III · First principles
Language before reason.
The whole paradigm is upside down.
The trillion-dollar buildout rests on a single unexamined assumption: that larger models, trained on more tokens, running on more chips, converge asymptotically on intelligence. That assumption inverts the order in which cognition actually works. Reason comes first. Language is the wrapping you put on reason so it can travel between people. Large language models do the opposite. They put language first and try to bootstrap reason out of statistical regularities in tokens. This is not a tuning problem to be fixed by the next generation. It is a foundational architectural error, and every additional dollar of capital expenditure compounds it.6
The parameter trap.
Brute-force language processing, simulated by ever-larger stacks of ever-hotter chips, produces an increasingly sophisticated mirror of human linguistic output. It does not produce understanding. Understanding is the capacity to reason in the absence of language, and reason has to exist first for language to be layered on top of it coherently. When the architecture is built the other way around, hallucination is not a bug. Hallucination is the feature doing exactly what it was designed to do, generating plausible next-token sequences at the ragged edges of the training distribution. The system lives permanently in the middle. It is able to mimic reason because the humans who wrote the training corpus were reasoning. It is not itself reasoning.
The working test case is nearly a century and a half old. In 1880 the Smithsonian documented a pre-linguistic deaf-mute reasoning about mortality, causation and cosmology before acquiring a single word. Reason demonstrated in the absence of language. That capacity is precisely what the current paradigm cannot build and will not buy with three trillion dollars of graphics processors.

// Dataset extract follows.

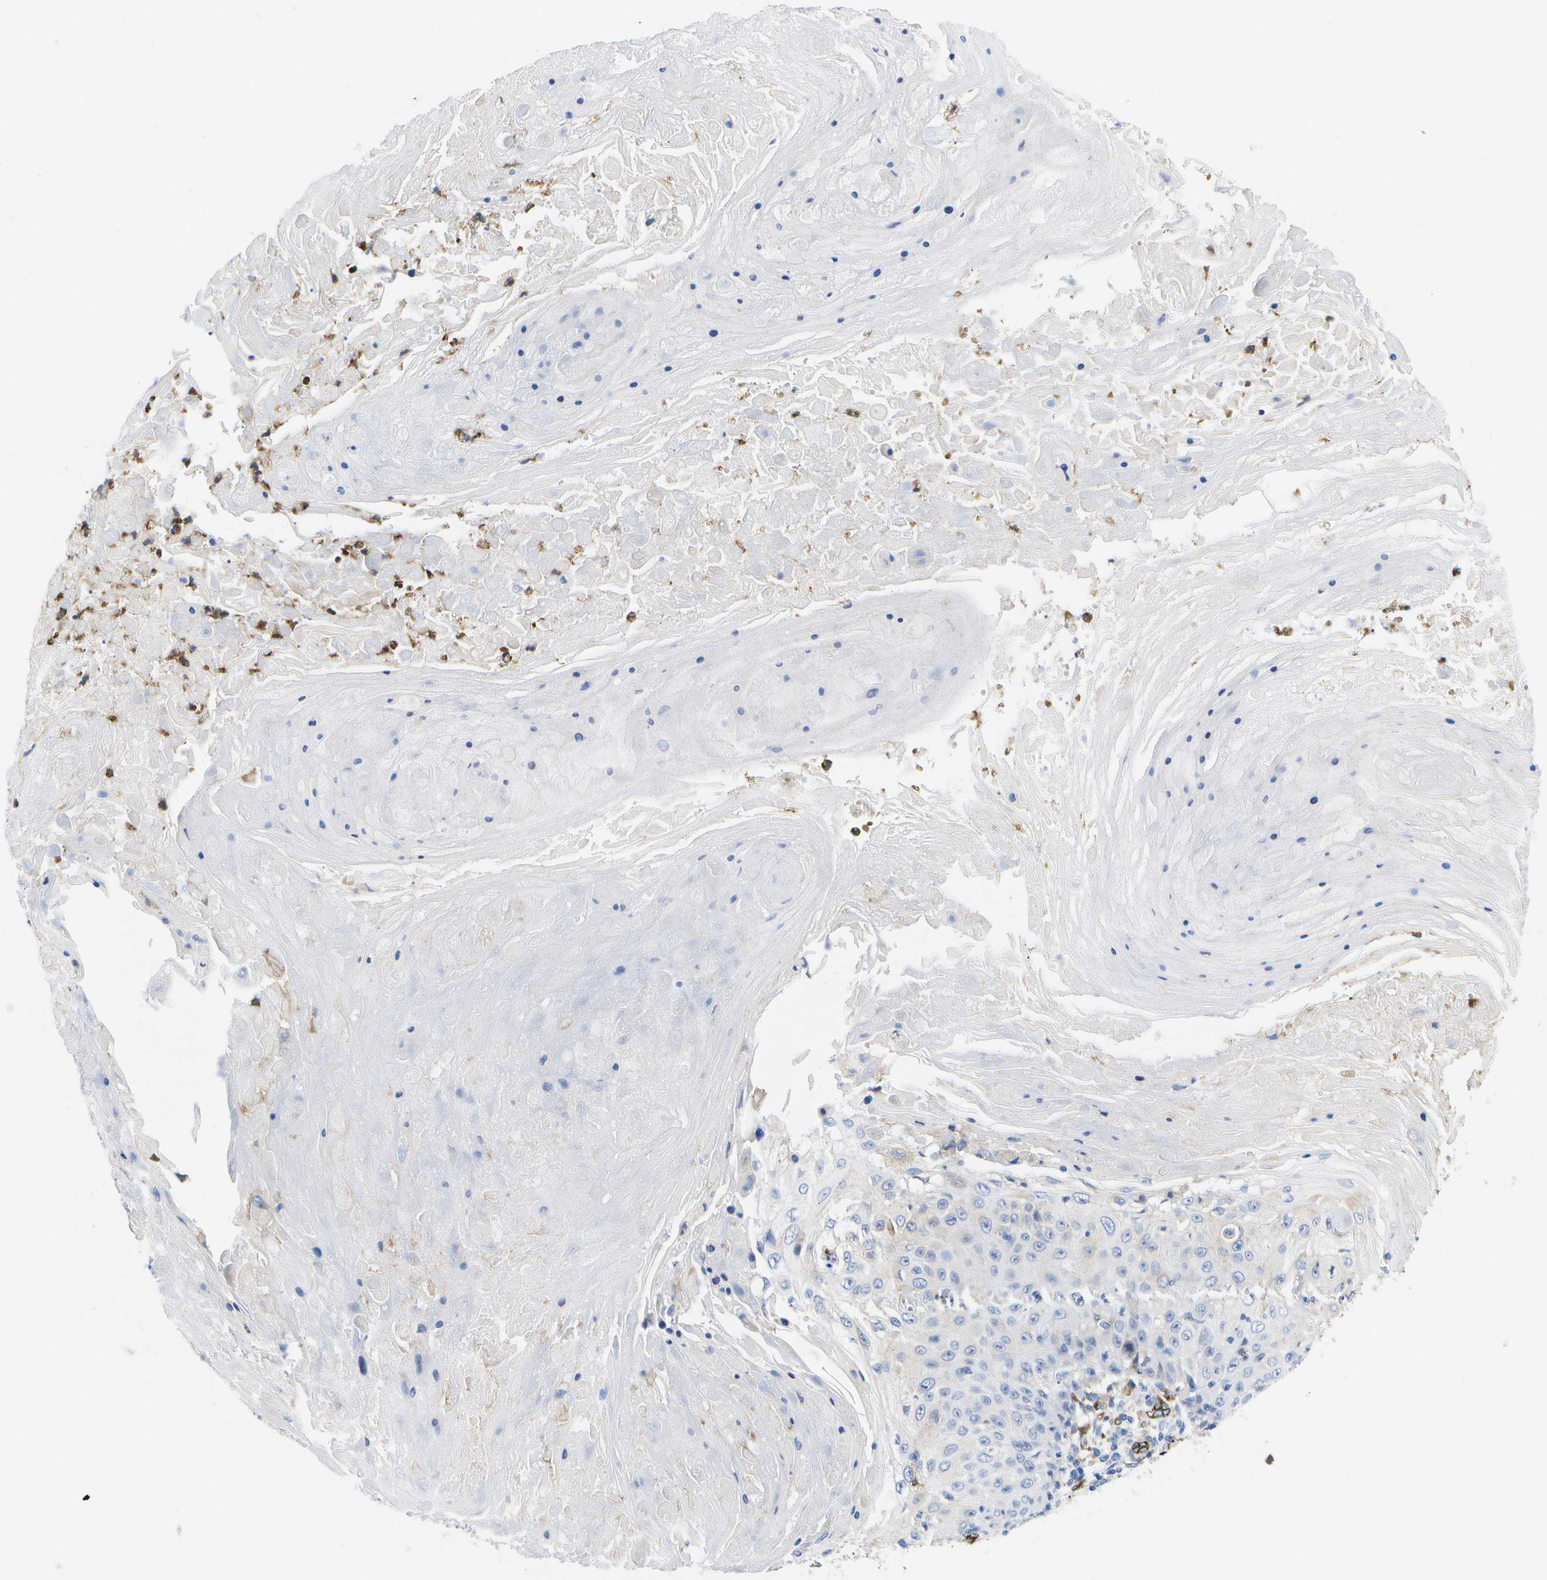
{"staining": {"intensity": "negative", "quantity": "none", "location": "none"}, "tissue": "skin cancer", "cell_type": "Tumor cells", "image_type": "cancer", "snomed": [{"axis": "morphology", "description": "Squamous cell carcinoma, NOS"}, {"axis": "topography", "description": "Skin"}], "caption": "Tumor cells are negative for brown protein staining in skin cancer. (DAB (3,3'-diaminobenzidine) immunohistochemistry (IHC), high magnification).", "gene": "DYSF", "patient": {"sex": "male", "age": 86}}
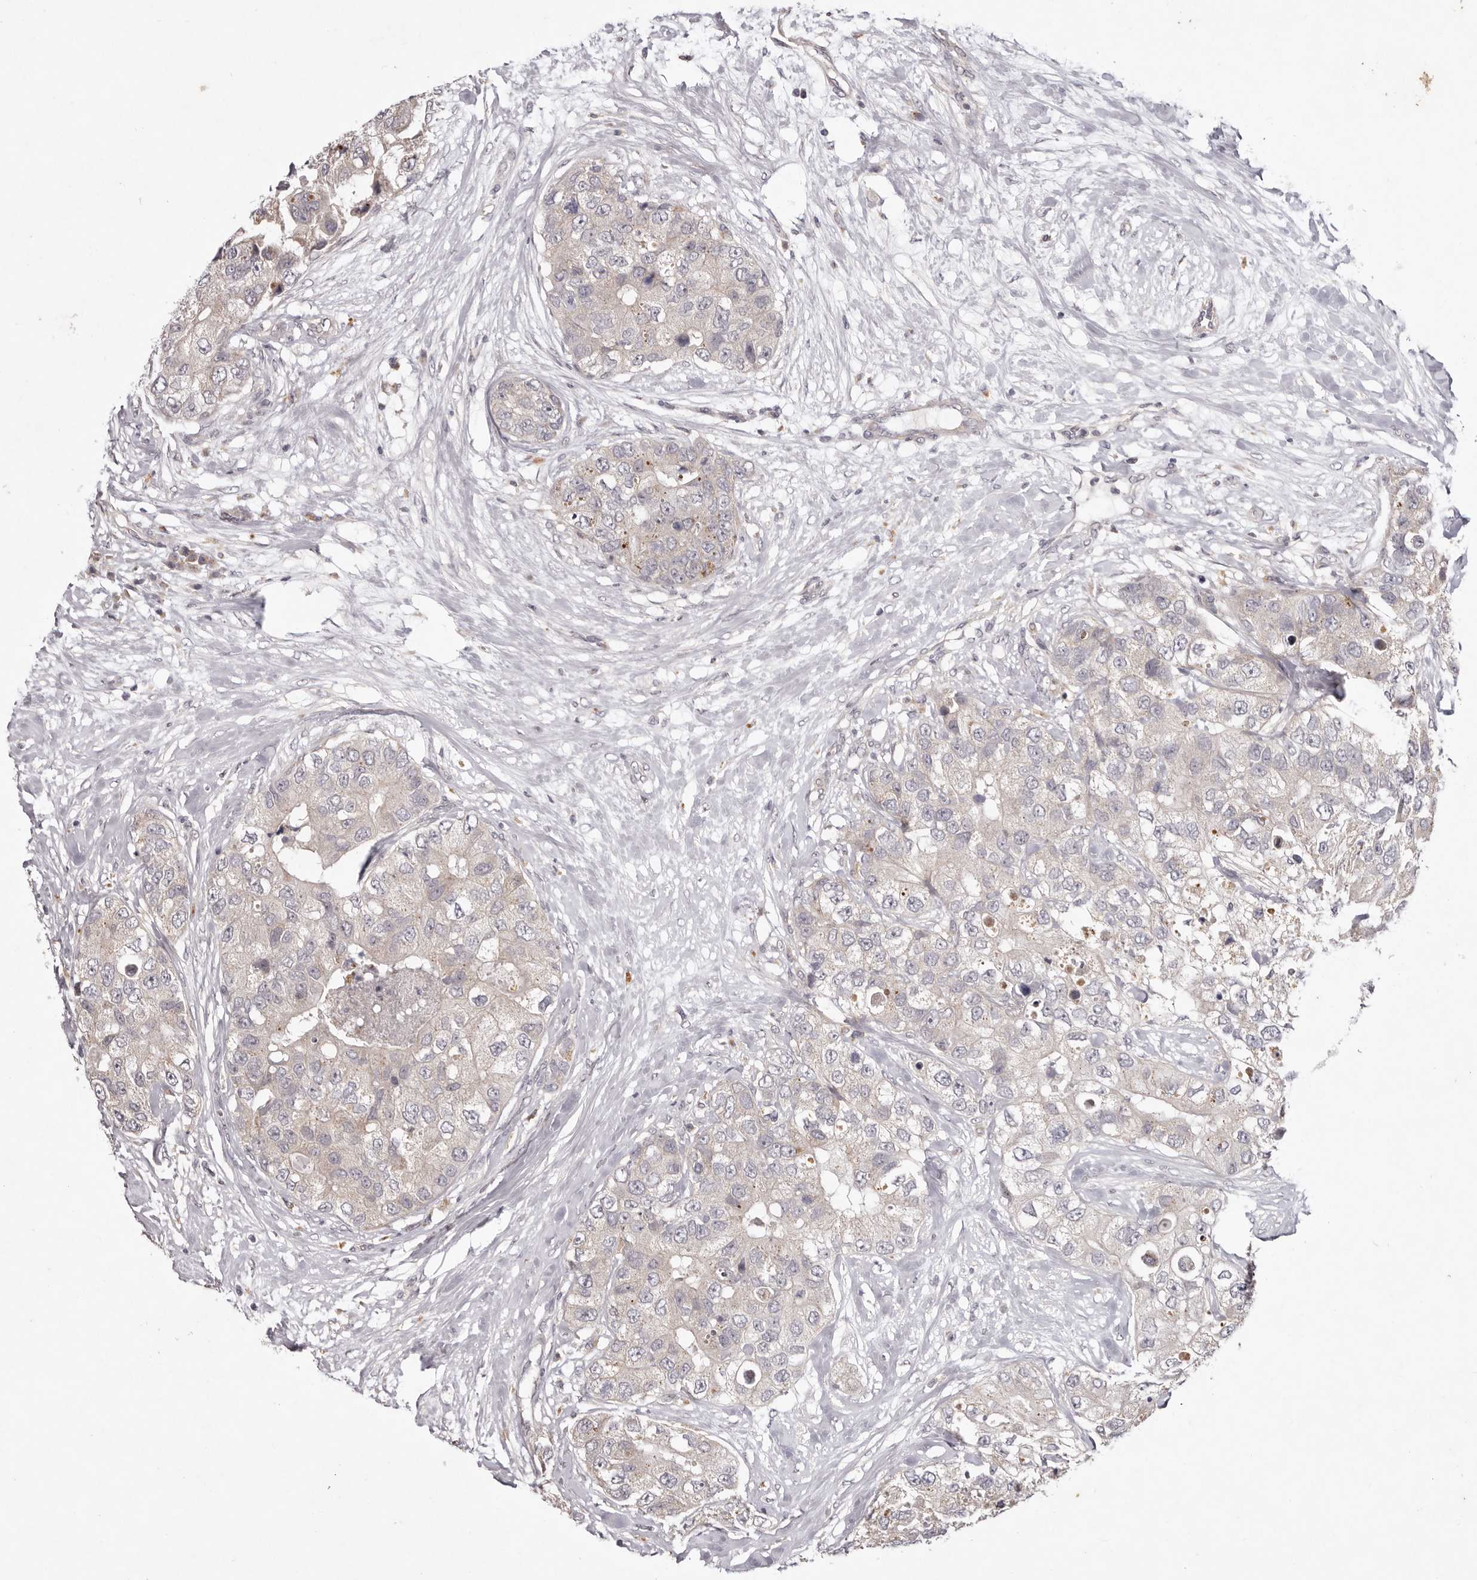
{"staining": {"intensity": "negative", "quantity": "none", "location": "none"}, "tissue": "breast cancer", "cell_type": "Tumor cells", "image_type": "cancer", "snomed": [{"axis": "morphology", "description": "Duct carcinoma"}, {"axis": "topography", "description": "Breast"}], "caption": "This photomicrograph is of breast cancer stained with IHC to label a protein in brown with the nuclei are counter-stained blue. There is no expression in tumor cells.", "gene": "GARNL3", "patient": {"sex": "female", "age": 62}}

An entity does not possess the capacity for understanding until reason is demonstrated in the absence of language.6
What this does to the valuation.
Every model release is a bet that the next trillion parameters delivers the step change in capability the last ten did not. Scaling-laws curves are visibly flattening. The data wall is real. The energy ceiling is real. The cost per useful inference is moving in the wrong direction as capability gains slow. Competing reason-first approaches, System Two compression, neural-symbolic hybrids, AlphaGeometry-style integrations of search with language, do not require the three-trillion-dollar buildout to succeed. They need a reason to work. If any one of them lands inside the current capital-expenditure cycle, the scaling myth underwriting Nvidia, the hyperscalers and OpenAI is not compressed by fifty per cent. It is redundant.